Na parte final da viagem sentia-se tão cansado que optou por caminhar pela estrada para ter auxílio no caso de desmaiar.
Até que no dia 29 de outubro, 51 dias depois de ter iniciado a viagem, chegou à fronteira da Arábia Saudita com o Qatar. Do lado de lá, em Abu Samra, tinha dezenas de pessoas à espera dele, com comida e ramos de flores.
Caminhou mais quatro dias e finalmente chegou a Doha. 1600 quilómetros e 55 dias depois de sair de Jeddah.

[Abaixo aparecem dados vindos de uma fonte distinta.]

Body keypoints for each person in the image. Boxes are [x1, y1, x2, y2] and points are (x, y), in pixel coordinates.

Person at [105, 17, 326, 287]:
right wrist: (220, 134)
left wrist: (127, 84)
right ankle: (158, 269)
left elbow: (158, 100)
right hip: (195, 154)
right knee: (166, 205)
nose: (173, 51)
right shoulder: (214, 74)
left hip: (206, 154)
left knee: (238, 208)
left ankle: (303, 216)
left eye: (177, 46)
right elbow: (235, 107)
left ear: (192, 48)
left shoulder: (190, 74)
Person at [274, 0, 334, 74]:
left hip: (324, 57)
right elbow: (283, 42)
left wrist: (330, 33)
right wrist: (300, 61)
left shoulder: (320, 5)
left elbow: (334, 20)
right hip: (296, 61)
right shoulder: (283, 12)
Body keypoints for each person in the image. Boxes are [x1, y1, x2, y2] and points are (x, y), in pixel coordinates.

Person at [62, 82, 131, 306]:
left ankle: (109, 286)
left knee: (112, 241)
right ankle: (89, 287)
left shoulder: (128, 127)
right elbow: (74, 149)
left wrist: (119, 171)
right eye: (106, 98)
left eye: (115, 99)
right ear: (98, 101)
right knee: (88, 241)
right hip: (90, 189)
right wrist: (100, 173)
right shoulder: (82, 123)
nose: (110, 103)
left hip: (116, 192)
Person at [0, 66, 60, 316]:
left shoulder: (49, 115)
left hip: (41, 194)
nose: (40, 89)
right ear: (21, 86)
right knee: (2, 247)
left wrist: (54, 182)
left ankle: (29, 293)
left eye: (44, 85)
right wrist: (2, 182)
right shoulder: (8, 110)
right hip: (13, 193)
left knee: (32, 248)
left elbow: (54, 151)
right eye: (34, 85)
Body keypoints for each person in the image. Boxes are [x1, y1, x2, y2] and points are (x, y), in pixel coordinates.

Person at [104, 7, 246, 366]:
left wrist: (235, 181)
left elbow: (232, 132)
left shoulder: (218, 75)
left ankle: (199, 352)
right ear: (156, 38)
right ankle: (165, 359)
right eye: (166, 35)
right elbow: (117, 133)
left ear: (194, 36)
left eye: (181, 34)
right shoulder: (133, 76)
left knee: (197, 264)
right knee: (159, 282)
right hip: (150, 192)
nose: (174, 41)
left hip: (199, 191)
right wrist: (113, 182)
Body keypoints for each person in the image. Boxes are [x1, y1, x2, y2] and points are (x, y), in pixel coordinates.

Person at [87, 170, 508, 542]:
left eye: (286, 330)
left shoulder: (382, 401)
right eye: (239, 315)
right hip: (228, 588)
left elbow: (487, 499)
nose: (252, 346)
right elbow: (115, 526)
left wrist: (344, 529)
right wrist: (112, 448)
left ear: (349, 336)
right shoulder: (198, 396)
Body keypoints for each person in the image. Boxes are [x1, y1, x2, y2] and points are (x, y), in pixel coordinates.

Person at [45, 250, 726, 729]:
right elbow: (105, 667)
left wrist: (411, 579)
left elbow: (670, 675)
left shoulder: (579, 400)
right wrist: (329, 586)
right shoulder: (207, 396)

Nos últimos dois meses, as partilhas no Snapchat tinham-lhe dado projeção. Da France Press à Al-Jazira, toda a gente queria fazer reportagens com ele. Por isso foi recebido com pompa e circunstância no Qatar.
Viveu a festa por dentro, participou em programas de televisão, conheceu pessoas importantes, tornou-se um viajante mediático.
Tanto assim que quando o Mundial acabou começou a viajar pelo Qatar, para promover o país junto do meio milhão de seguidores que tem no Instagram. É isso que está a fazer nesta altura, aliás.
O sonho da mãe de o ver casar e ter filhos vai ter claramente de esperar.